## Task
Substitute "line" for "series" throughout the entries below, leaving everything else unchanged. Omit the picture placeholders from your output.

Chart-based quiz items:
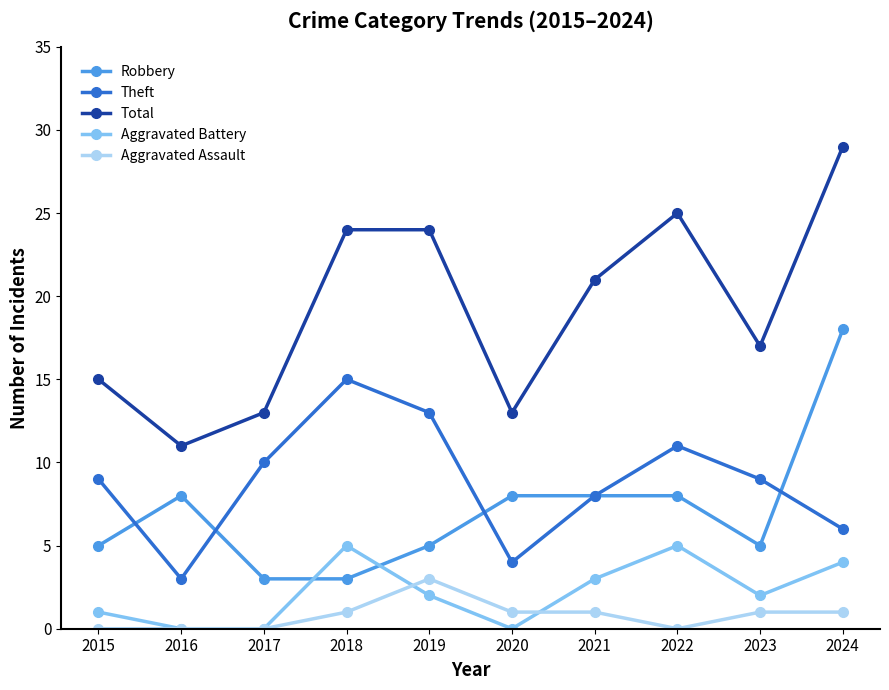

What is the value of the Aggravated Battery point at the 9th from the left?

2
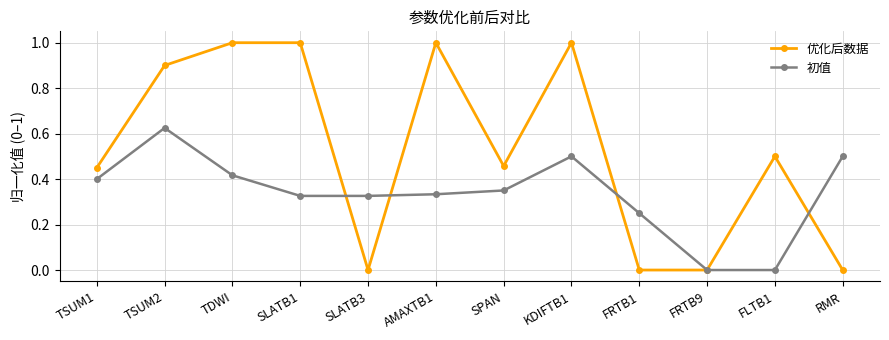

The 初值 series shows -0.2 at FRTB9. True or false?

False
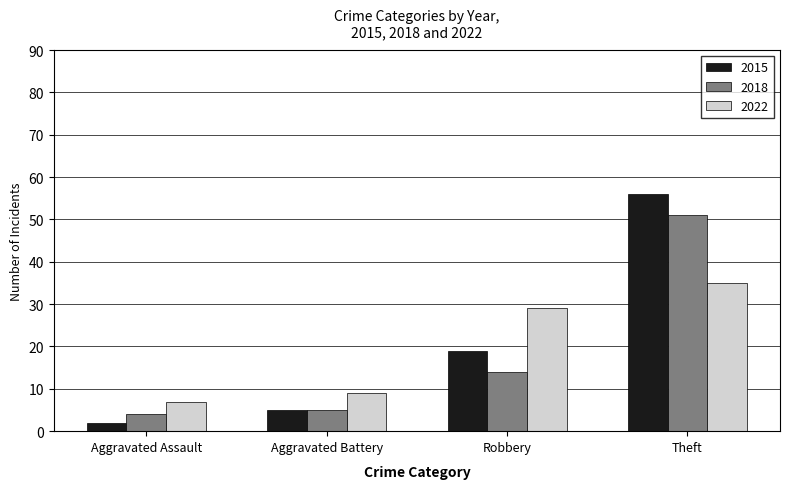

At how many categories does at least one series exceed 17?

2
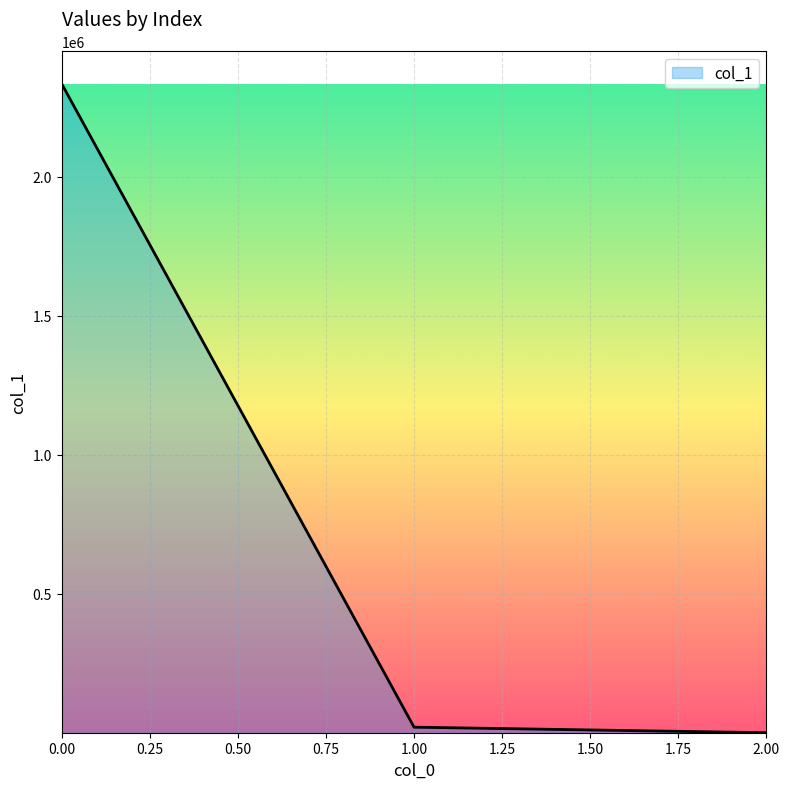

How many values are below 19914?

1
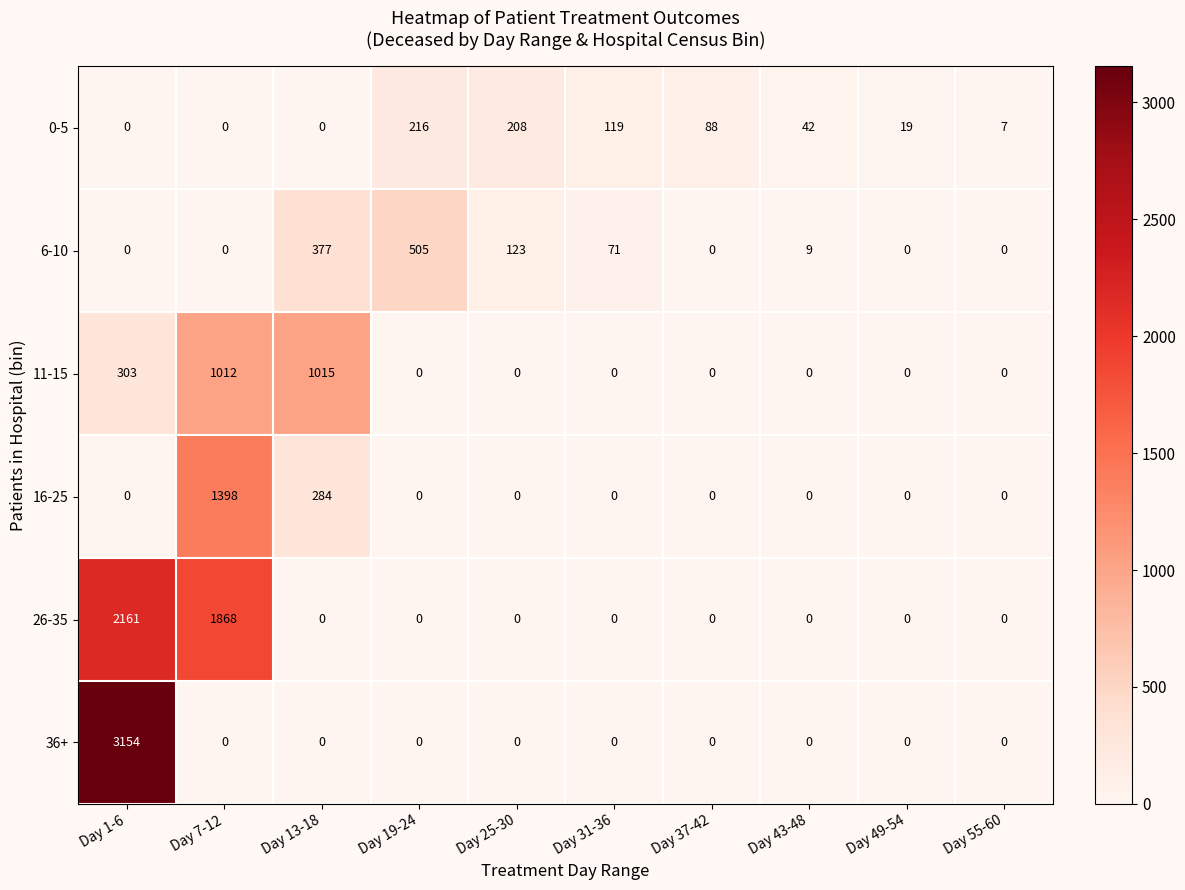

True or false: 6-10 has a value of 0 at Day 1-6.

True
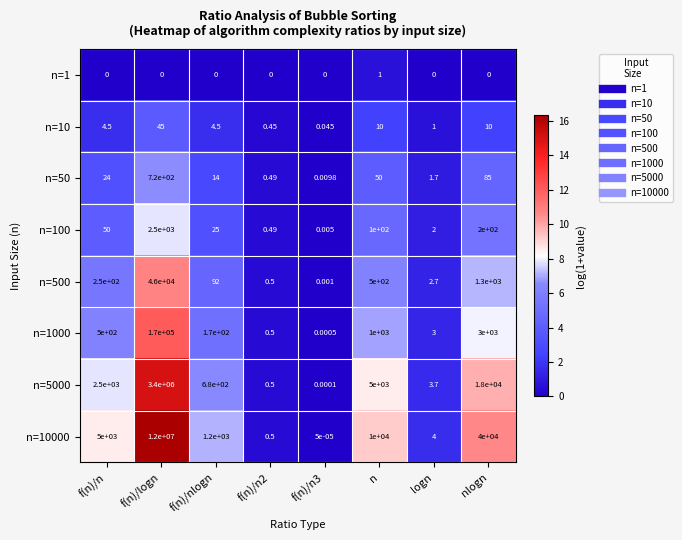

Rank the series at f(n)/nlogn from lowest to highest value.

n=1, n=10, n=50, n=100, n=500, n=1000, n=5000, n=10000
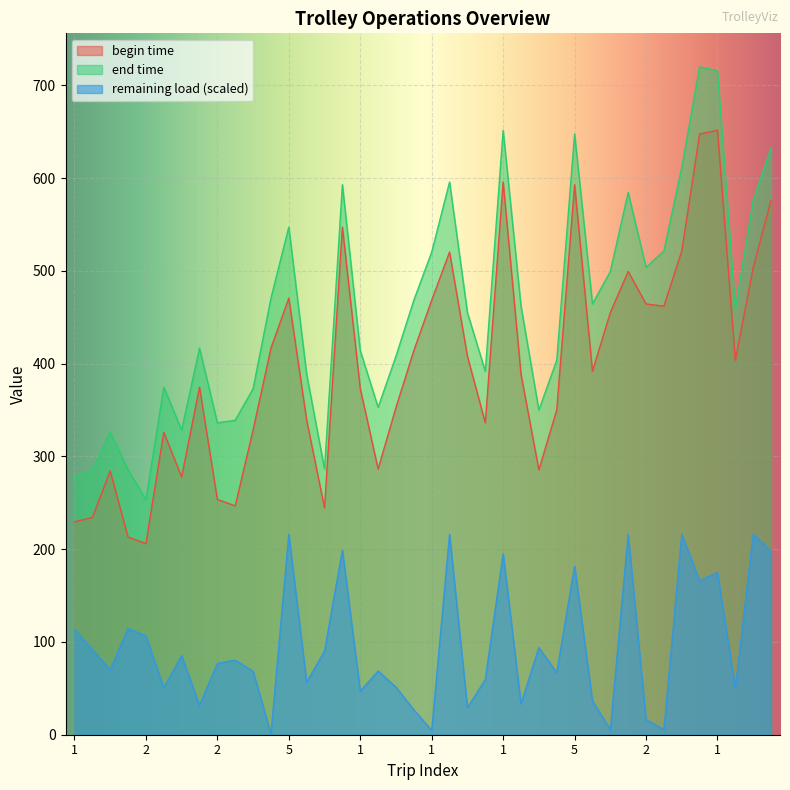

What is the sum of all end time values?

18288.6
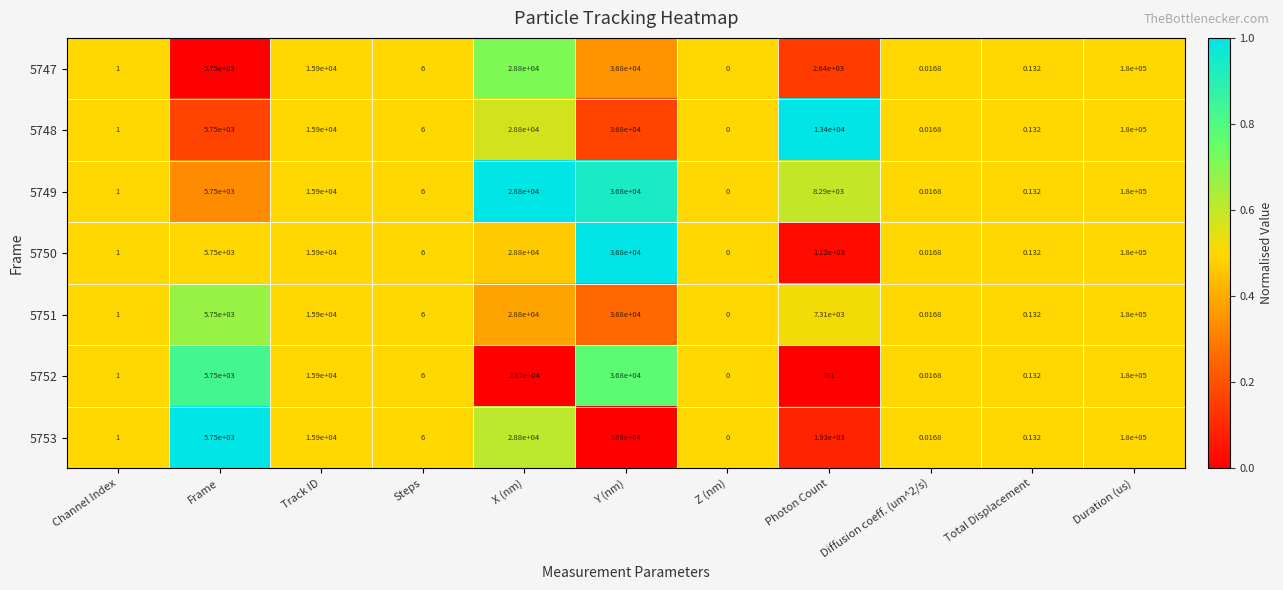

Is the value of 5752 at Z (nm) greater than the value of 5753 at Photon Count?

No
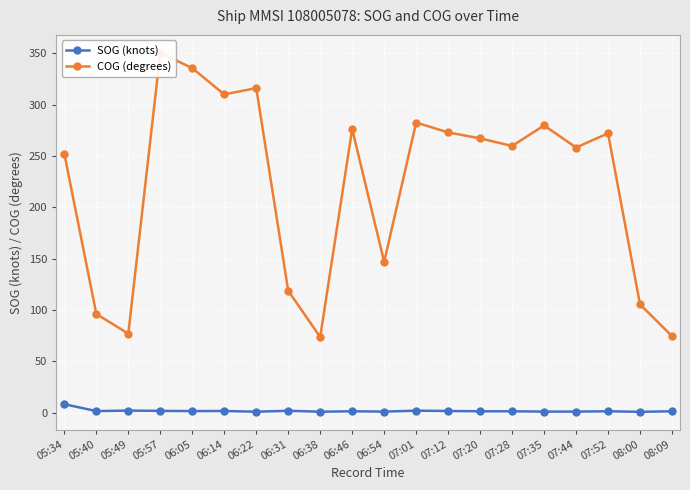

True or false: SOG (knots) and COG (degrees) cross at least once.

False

## Answer section
What is the value of the Aggravated Battery point at the 9th from the left?

2

The 初值 line shows -0.2 at FRTB9. True or false?

False

At how many categories does at least one line exceed 17?

2

How many values are below 19914?

1

True or false: 6-10 has a value of 0 at Day 1-6.

True

Rank the line at f(n)/nlogn from lowest to highest value.

n=1, n=10, n=50, n=100, n=500, n=1000, n=5000, n=10000

What is the sum of all end time values?

18288.6

Is the value of 5752 at Z (nm) greater than the value of 5753 at Photon Count?

No

True or false: SOG (knots) and COG (degrees) cross at least once.

False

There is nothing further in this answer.